Konuşmanın devamından vazgeçip , yakalanmamak adına hemen çay ocağına indim.Konuşmanın bir kısmı bile aklımda derin bir oyuk açmaya yetmişti. Ocağın mermerine dayanırken Toprağın sözleri kulaklarımda yankılanıyordu.
"O beni sadece şirket yöneticisi zannediyor."Kendi karanlığımla onun ışığını da yok edemem. "İşte onu o zaman ben bile kurtaramam.Sözleri zihnimi allak bullak etmişti.Gerçek neydi ? Bu tuhaflığının bu farklılığının sebebi bu muydu ? Toprak Özbeyin sırrı neydi ? Toprak Özbey gerçekte kimdi ?Ben gerçekte kimin hizmetçisiydim ? Ben gerçekte kime âşıktım ? Bu sorular şimdiden beynimi kemirmeye başlamıştı.

"Güneş.

Talhanın sesini duyunca birden irkildim.Bir anda nerden çıktığına ve burada ne işi olduğuna anlam veremesemde buna fazla takılmadım.Damağımı kaldırırken Talhada yanıma yaklaştı.

"Korkutmak istememiştim. Dedi hemen kibarca.

"Korkmadım ben sadece -

"Boş bulundun.

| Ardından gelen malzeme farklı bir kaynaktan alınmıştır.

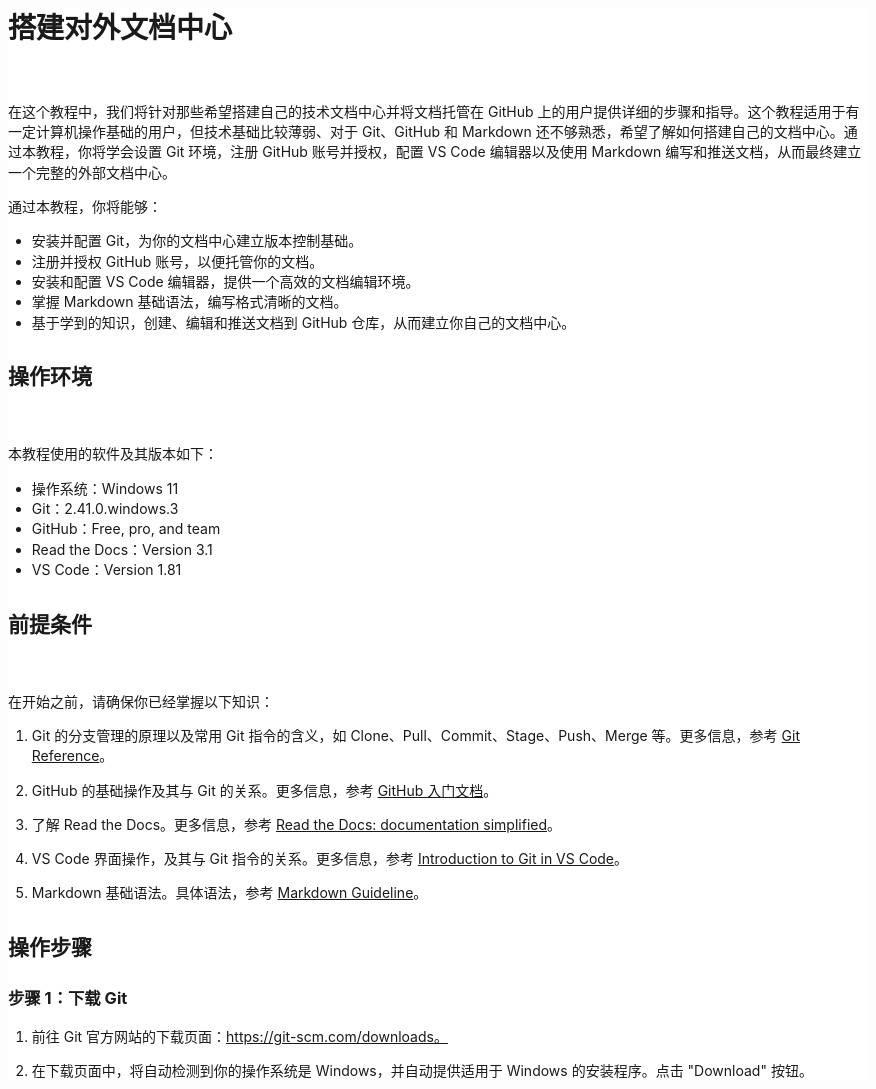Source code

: # 搭建对外文档中心

<br>

在这个教程中，我们将针对那些希望搭建自己的技术文档中心并将文档托管在 GitHub 上的用户提供详细的步骤和指导。这个教程适用于有一定计算机操作基础的用户，但技术基础比较薄弱、对于 Git、GitHub 和 Markdown 还不够熟悉，希望了解如何搭建自己的文档中心。通过本教程，你将学会设置 Git 环境，注册 GitHub 账号并授权，配置 VS Code 编辑器以及使用 Markdown 编写和推送文档，从而最终建立一个完整的外部文档中心。

通过本教程，你将能够：
- 安装并配置 Git，为你的文档中心建立版本控制基础。
- 注册并授权 GitHub 账号，以便托管你的文档。
- 安装和配置 VS Code 编辑器，提供一个高效的文档编辑环境。
- 掌握 Markdown 基础语法，编写格式清晰的文档。
- 基于学到的知识，创建、编辑和推送文档到 GitHub 仓库，从而建立你自己的文档中心。

## 操作环境

<br>

本教程使用的软件及其版本如下：

- 操作系统：Windows 11
- Git：2.41.0.windows.3
- GitHub：Free, pro, and team
- Read the Docs：Version 3.1
- VS Code：Version 1.81


## 前提条件

<br>

在开始之前，请确保你已经掌握以下知识：

1. Git 的分支管理的原理以及常用 Git 指令的含义，如 Clone、Pull、Commit、Stage、Push、Merge 等。更多信息，参考 [Git Reference](https://git-scm.com/docs)。

2. GitHub 的基础操作及其与 Git 的关系。更多信息，参考 [GitHub 入门文档](https://docs.github.com/zh/get-started)。

3. 了解 Read the Docs。更多信息，参考 [Read the Docs: documentation simplified](https://docs.readthedocs.io/en/stable/)。

4. VS Code 界面操作，及其与 Git 指令的关系。更多信息，参考 [Introduction to Git in VS Code](hhttps://code.visualstudio.com/docs/sourcecontrol/intro-to-git)。

5. Markdown 基础语法。具体语法，参考 [Markdown Guideline](https://www.markdownguide.org/basic-syntax/)。


## 操作步骤

### 步骤 1：下载 Git

1. 前往 Git 官方网站的下载页面：https://git-scm.com/downloads。

2. 在下载页面中，将自动检测到你的操作系统是 Windows，并自动提供适用于 Windows 的安装程序。点击 "Download" 按钮。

Diye ekledi gülümserken.

"Evet dedim.Ama benim içimden gülümsemek gelmiyordu.Sanki dudaklarımın etrafına çelikten kilitler asmışlardı.Bir türlü kıvrılımıyorlardı.Tüm çabama rağmen.Bu yüzden somurtmaya devam ettim.

"Ne yapıyorsun burada ?

"Toprak Beye ve arkadaşı Mete Beye kahve yapacaktım.

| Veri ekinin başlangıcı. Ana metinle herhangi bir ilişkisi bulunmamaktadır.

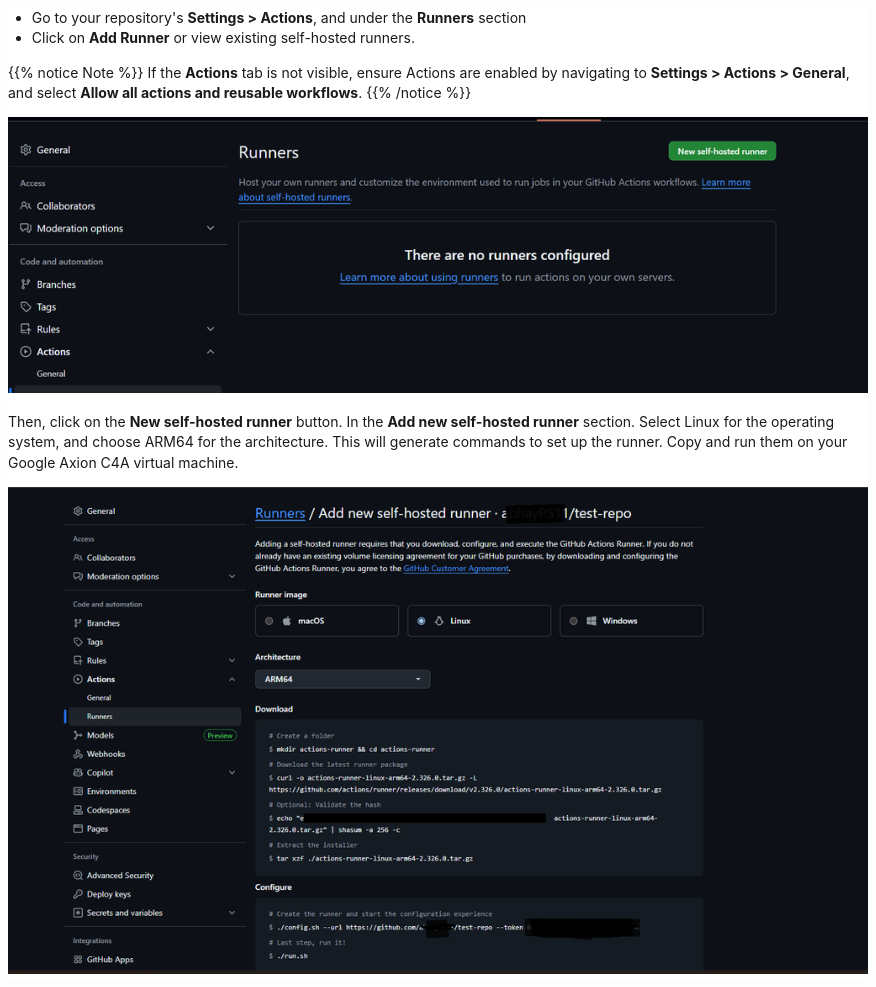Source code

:   * Go to your repository's **Settings > Actions**, and under the **Runners** section
  * Click on **Add Runner** or view existing self-hosted runners.

  {{% notice Note %}}
  If the **Actions** tab is not visible, ensure Actions are enabled by navigating to **Settings > Actions > General**, and select **Allow all actions and reusable workflows**.
  {{% /notice %}}

  ![runner](./images/newsh-runner.png)

  Then, click on the **New self-hosted runner** button. In the **Add new self-hosted runner** section. Select Linux for the operating system, and choose ARM64 for the architecture. This will generate commands to set up the runner. Copy and run them on your Google Axion C4A virtual machine.

  ![new-runner](./images/new-runner.png)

"Toprağa da yuh yani seni burada da mı çalıştıyor ?

"Hayır.Mete bey istedi.

"Güneş sen iyi misin ? Betin benzin atmış.

Dediğinde bakışlarımı ondan çektim.Ne olurdu sanki duyguları mı birazcıkta olsa gizleyebilsem ?

"İyiyim birşeyim yok.

"Toprak yine sana bağırdı mı yoksa ?

"Hayır gerçekten birşey yok Talha Bey.

"Yine aramıza mesafe koydun.Bey nedir ya ? Dedi tatlı bir şekilde.Beni güldürmeye çalışıyordu.Benim ise beynim tek bir kişide , tek bir konuda kilitli kalmıştı.Toprak Özbey ve karanlığı.Bu yüzden Talhayı duymuyordum bile.

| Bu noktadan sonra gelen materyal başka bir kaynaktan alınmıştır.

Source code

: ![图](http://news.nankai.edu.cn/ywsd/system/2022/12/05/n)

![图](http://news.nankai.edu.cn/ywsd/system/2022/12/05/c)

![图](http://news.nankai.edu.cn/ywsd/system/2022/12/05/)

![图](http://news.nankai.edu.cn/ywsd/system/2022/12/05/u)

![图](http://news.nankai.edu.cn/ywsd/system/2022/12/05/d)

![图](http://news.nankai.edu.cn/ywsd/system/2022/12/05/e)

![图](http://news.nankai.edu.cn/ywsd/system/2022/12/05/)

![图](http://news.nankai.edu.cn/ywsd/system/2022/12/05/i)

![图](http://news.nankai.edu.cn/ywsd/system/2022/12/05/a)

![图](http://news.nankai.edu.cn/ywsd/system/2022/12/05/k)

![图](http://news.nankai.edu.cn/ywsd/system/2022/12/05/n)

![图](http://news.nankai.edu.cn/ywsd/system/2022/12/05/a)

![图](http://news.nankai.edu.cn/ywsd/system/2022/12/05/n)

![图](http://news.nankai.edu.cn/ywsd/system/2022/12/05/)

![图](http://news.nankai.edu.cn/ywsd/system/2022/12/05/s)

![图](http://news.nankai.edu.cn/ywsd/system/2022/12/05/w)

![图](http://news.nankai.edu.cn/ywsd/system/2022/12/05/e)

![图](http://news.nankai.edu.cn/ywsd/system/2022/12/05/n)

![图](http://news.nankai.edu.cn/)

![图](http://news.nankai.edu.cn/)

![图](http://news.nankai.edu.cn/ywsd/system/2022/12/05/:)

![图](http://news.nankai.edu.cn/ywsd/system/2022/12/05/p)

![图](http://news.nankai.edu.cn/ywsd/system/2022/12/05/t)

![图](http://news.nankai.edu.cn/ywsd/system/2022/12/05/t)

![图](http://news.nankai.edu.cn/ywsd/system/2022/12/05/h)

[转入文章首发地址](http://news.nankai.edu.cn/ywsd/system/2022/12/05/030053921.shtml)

"Size adınızla hitap etmeme Toprak Bey kızabilir. Dedim soğukça.

"Toprak Beyin kızmadığı birşey var mı sen onu söyle ?

Cevap vermedim.Sorunda buydu.Herkes gibi değildi.Hep gergindi.Çok sertti.Uyurken gördüğüm o masum ifadesi dışında korkutucu görünüyordu.Yakışıklılığı ve çatık kasları onu dahada ürkütücü yapıyordu.

"Senin keyfin yok anlaşılan.Sonra görüşürüz sarışın Dedi Talha göz kırpıp odaktan çıkarken.Onunla istekli konuşmadığımı anlayacak kadar akıllıydı.Kendimi toparlayıp iki sade kahve yaptım.Kahveleri tepsiye koyup odaya giderken ellerim de bedenimde zangır zangır titriyordu.Kapıyı çalıp odaya girdiğimde Toprak ve Mete hala aynı pozisyonda konuşuyorlardı.Kulağıma çalınanlara göre işle ilgili bir mevzuydu.Mete beni görünce gülümsedi.Önce Toprağa sonra Meteye kahvesini verip Toprağın bana "çık demesi için yalvardım.Mete yüzüne tuhaf tuhaf bakarken ben bakışlarımı yere sabitledim.Gözlerim beni hemen ele verebiliyordu.

"Güzel bir kahve güzel gidecek şimdi .Sağol Güneş. Dedi Mete.Ama sanki birşeyler sezmişti.

"Afiyet olsun. Dedim bakışlarımı yerden çekmeden.Sonrada Toprağa dönüp kahve gözlerine odaklandım. O da bana bakıyordu.Şüpheyle.

"Çıkabilir miyim ?

"Çık.

Odadan çıkıp kendi odama geçtiğimde artık herşeyi ayrıntılı bir şekilde düşünebilecektim.Toprak öyle bir konuşmuştu ki sanki bana ilgisi vardı ama sırf ben masumum diye benden uzak duruyordu.Çünkü o karanlıktı.Bunu kendi söylemişti.Bu karanlık neyin nesiydi ? Neden Toprağın güzelliğine düşürmüştü gölgesini ? Öğrenmek için herşeyi verecek olsamda öğreneceğim şeyin ne olduğunu bilemediğim içinde deli gibi korkuyordum.Yanımdaki telefonun çalmasıyla düşüncelerimden arındım.Toprağa baktığımda ahize kulağındaydı.